### TASK SET:
A - Answer these questions from the basketball player profile:
(i) What position is listed for him?
(ii) Which college did he attend from 2004 to 2006?
(iii) What honor did he receive in 2000?
B - For each statement, say whether it agrees with the basketball player profile, and quote the words that decide it.
(i) He was picked in the 2006 NBA draft.
(ii) He won an NZNBL championship in 2006.
(iii) His listed height is 203 cm.
C - Write out the part of the basketball player profile that begins at the words "Personal information" and ends after the words "(Hastings, New Zealand)".

### PASSAGE TO READ:
-----

Arthur Trousdell

Personal information
- Born: 21 April 1981 (age 45) Hawke's Bay, New Zealand
- Listed height: 203 cm (6 ft 8 in)
- Listed weight: 100 kg (220 lb)

Career information
- High school: Hasting Boys' (Hastings, New Zealand)
- College: Southwest Baptist (2002–2004); Cameron (2004–2006);
- NBA draft: 2006: undrafted
- Playing career: 1998–2021
- Position: Power forward / center

Career history
- 1998: Hawke's Bay Hawks
- 2000: Canterbury Rams
- 2001–2002: Hawke's Bay Hawks
- 2006–2007: Hawke's Bay Hawks
- 2006: BC Boncourt
- 2006: CB Villa de Los Barrios
- 2008–2009: Wellington Saints
- 2010: Southland Sharks
- 2011: Hawke's Bay Hawks
- 2012–2013: Wellington Saints
- 2014: Manawatu Jets
- 2016: Hawke's Bay Hawks
- 2017: Wellington Saints
- 2018–2019: Sunbury Jets
- 2021: Hawke's Bay Hawks

Career highlights
- Big V D1 champion (2019); NZNBL champion (2006); NZNBL Rookie of the Year (2000); Second-team All-LSC North Division (2006);

= Arthur Trousdell =

New Zealand-British professional basketball player

Arthur Roy Trousdell (born 21 April 1981) is a New Zealand-British former professional basketball player.

-----

Human pose keypoint data
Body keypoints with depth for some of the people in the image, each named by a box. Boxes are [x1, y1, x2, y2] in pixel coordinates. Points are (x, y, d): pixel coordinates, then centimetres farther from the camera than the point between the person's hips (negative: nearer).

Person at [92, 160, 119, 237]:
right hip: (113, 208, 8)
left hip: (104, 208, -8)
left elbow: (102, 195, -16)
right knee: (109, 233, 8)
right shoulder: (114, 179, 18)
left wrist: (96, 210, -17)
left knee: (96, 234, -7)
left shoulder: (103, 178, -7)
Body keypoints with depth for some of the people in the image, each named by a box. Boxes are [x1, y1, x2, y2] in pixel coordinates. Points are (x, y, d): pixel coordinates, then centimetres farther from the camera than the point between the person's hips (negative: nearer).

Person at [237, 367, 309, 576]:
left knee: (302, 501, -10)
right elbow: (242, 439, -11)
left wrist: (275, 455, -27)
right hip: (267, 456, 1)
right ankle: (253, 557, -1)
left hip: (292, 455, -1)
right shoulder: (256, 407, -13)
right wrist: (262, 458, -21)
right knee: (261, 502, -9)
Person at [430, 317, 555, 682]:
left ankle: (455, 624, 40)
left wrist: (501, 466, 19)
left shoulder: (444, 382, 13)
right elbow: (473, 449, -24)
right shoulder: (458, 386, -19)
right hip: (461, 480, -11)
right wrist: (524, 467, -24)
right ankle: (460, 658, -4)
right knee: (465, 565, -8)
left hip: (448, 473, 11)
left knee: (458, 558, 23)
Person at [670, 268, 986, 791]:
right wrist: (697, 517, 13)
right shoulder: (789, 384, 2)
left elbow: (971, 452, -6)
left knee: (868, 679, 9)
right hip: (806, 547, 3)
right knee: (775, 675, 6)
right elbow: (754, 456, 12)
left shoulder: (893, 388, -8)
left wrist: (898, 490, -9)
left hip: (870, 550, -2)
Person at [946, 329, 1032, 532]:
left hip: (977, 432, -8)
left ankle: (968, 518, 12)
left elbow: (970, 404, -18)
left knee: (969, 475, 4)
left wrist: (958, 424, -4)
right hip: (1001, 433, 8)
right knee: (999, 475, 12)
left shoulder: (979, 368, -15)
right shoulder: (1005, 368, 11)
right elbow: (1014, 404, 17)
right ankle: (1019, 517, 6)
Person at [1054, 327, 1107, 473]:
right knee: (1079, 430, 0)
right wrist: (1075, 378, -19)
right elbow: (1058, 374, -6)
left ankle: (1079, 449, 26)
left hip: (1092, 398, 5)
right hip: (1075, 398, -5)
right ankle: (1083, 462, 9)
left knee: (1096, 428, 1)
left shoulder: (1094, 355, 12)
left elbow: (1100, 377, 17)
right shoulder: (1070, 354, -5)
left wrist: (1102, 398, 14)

-----

### OUTPUTS FOR THE TASKS:
A -
(i) Power forward / center
(ii) Cameron
(iii) NZNBL Rookie of the Year

B -
(i) No: "2006: undrafted"
(ii) Yes: "NZNBL champion (2006)"
(iii) Yes: "Listed height: 203 cm (6 ft 8 in)"

C -
Personal information
- Born: 21 April 1981 (age 45) Hawke's Bay, New Zealand
- Listed height: 203 cm (6 ft 8 in)
- Listed weight: 100 kg (220 lb)

Career information
- High school: Hasting Boys' (Hastings, New Zealand)